Hillary Rodham Clinton called women's rights the the "great unfinished business of the 21st century" in a speech today during the UN's observance of International Women's Day 2014 in New York.

Clinton said huge progress has been made since the 1995 Beijing Women's Conference, there's still a long way to full equality.

"No country has achieved women's full political participation, not even my own," Clinton said, as she called on the world to adopt a new set of development commitments for the future in which gender equality is the core focus.

"When women succeed, the world succeeds," she added. "So our new development agenda must be a universal agenda."

Clinton acknowledged that the challenges for women vary in different parts of the world, but said the values remain the same.

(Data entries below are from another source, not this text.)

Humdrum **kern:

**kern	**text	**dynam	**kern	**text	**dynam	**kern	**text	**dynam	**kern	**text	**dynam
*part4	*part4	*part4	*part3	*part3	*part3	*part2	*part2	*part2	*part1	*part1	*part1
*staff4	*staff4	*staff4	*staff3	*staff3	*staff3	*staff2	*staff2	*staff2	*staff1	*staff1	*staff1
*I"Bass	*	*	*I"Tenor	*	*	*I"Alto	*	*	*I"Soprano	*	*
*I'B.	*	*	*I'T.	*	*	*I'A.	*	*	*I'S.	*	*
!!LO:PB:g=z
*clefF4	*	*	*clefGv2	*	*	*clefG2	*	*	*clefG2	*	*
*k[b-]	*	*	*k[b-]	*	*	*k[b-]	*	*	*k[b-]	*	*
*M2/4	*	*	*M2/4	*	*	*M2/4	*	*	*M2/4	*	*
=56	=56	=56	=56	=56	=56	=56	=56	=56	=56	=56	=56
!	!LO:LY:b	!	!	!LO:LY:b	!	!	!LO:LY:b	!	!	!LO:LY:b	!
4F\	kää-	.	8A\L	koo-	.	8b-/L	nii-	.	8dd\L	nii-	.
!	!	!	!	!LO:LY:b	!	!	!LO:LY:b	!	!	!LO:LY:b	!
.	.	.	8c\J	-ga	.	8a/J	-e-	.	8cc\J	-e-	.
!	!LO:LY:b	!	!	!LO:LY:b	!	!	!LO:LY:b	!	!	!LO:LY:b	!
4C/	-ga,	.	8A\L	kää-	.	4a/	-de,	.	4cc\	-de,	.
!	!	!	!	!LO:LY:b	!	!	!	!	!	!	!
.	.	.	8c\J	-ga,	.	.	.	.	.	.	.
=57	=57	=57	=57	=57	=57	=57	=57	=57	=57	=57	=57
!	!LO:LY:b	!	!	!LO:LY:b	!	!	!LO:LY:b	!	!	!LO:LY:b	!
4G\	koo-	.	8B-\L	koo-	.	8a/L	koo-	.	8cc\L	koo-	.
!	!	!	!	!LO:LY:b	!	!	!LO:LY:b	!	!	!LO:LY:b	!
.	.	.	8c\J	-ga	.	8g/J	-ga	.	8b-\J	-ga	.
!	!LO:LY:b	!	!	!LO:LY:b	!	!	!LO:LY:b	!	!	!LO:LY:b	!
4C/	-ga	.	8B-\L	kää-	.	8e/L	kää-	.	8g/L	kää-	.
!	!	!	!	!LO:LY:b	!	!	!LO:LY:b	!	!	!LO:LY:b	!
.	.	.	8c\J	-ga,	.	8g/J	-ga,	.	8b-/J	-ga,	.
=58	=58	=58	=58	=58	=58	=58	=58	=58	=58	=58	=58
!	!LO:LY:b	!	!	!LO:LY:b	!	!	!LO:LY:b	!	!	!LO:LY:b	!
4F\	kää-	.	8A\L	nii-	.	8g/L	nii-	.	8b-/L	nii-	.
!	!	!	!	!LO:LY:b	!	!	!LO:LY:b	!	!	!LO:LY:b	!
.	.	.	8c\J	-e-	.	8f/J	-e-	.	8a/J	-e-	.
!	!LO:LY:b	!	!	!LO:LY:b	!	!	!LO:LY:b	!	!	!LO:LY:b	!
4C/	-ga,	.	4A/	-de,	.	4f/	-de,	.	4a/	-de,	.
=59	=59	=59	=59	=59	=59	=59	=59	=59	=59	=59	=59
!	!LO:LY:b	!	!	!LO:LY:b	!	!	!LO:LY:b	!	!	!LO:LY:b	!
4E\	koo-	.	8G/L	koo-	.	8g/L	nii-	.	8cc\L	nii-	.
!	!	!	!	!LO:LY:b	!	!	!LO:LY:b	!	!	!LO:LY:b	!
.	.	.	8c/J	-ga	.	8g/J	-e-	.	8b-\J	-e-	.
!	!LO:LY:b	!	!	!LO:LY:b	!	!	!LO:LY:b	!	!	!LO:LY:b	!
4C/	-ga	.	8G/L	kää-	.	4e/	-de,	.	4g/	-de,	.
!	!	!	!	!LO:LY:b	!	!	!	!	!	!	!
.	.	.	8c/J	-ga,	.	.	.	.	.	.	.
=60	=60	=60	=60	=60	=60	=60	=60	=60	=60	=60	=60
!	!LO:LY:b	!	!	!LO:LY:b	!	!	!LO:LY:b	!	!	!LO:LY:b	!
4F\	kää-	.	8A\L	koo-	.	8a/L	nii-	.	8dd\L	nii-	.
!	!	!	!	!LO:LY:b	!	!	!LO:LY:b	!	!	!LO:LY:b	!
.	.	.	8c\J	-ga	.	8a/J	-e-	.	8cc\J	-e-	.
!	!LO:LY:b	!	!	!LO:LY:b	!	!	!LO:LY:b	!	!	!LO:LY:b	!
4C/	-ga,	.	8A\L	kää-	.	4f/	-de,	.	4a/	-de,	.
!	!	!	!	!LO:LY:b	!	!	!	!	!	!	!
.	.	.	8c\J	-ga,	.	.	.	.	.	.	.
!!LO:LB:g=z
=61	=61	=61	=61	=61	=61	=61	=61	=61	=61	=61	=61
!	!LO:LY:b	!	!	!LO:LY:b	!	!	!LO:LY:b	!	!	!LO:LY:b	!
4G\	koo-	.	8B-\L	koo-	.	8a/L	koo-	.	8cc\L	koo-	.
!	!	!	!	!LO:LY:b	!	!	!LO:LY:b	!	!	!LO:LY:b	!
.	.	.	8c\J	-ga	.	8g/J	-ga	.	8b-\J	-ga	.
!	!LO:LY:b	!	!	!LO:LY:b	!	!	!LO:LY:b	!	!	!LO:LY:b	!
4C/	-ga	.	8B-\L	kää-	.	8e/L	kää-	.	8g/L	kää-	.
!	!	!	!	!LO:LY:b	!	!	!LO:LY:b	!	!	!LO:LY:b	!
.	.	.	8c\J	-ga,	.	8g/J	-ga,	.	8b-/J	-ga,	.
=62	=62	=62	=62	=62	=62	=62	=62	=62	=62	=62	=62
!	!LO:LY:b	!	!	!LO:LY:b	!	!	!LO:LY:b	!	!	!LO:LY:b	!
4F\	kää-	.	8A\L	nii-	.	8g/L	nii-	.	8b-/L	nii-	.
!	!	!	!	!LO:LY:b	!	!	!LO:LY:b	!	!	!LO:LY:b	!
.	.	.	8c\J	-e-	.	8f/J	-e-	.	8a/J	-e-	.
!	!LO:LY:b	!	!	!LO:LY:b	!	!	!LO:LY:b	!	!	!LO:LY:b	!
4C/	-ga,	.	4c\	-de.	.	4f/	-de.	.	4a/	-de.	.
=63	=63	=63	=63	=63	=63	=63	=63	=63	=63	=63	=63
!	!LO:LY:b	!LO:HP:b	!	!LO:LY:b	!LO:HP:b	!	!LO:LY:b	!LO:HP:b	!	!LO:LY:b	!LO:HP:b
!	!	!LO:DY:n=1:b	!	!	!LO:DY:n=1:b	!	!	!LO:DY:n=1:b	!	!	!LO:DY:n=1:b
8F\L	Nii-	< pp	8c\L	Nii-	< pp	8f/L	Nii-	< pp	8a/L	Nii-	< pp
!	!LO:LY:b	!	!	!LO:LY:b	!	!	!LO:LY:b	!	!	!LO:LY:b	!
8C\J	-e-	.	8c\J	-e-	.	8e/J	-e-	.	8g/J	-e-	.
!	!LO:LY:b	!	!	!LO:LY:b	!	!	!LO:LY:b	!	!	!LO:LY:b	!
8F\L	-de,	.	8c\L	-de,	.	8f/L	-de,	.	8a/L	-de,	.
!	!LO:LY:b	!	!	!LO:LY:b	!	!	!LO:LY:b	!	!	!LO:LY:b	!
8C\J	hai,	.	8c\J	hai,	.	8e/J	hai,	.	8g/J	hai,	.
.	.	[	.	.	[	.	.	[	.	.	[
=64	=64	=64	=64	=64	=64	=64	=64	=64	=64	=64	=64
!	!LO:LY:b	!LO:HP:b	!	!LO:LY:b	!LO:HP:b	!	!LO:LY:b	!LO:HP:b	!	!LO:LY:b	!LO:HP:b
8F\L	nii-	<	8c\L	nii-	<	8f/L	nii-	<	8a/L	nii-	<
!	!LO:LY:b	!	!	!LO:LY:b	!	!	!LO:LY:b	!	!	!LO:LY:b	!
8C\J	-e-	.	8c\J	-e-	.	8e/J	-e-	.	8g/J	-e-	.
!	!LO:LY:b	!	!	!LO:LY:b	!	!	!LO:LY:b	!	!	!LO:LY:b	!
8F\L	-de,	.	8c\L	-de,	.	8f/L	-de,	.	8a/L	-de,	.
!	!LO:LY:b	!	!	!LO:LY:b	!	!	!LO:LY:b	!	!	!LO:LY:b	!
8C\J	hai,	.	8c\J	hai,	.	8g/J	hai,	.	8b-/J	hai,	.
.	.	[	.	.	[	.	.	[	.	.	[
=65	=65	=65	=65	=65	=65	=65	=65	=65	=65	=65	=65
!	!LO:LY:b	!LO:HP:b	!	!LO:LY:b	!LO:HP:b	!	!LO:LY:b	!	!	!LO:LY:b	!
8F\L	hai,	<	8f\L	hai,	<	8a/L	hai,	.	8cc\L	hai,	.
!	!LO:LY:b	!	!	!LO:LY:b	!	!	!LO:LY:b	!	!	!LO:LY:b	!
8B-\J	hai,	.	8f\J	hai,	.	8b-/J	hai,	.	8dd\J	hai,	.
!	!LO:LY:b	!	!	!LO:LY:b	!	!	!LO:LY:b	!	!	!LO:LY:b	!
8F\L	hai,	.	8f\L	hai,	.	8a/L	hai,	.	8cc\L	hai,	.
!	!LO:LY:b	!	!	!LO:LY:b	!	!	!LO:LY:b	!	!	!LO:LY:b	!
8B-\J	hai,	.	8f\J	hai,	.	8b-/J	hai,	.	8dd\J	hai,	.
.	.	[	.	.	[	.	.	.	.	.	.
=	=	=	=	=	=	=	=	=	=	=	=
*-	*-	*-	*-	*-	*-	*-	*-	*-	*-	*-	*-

"We must ensure for example that women everywhere have the right to find a job, own and inherit property, have access to a valid legal identity," she said, citing the need for gender parity in education and calling for an end to gender based violence and early and forced marriages.

Though Clinton did not mention abortion outright, she included a push for women's reproductive health and rights.

"There is one lesson from the past in particular we cannot afford to ignore," she said. "You cannot make progress on gender equality or broader human development without safeguarding women's reproductive health and rights. That's a bedrock truth."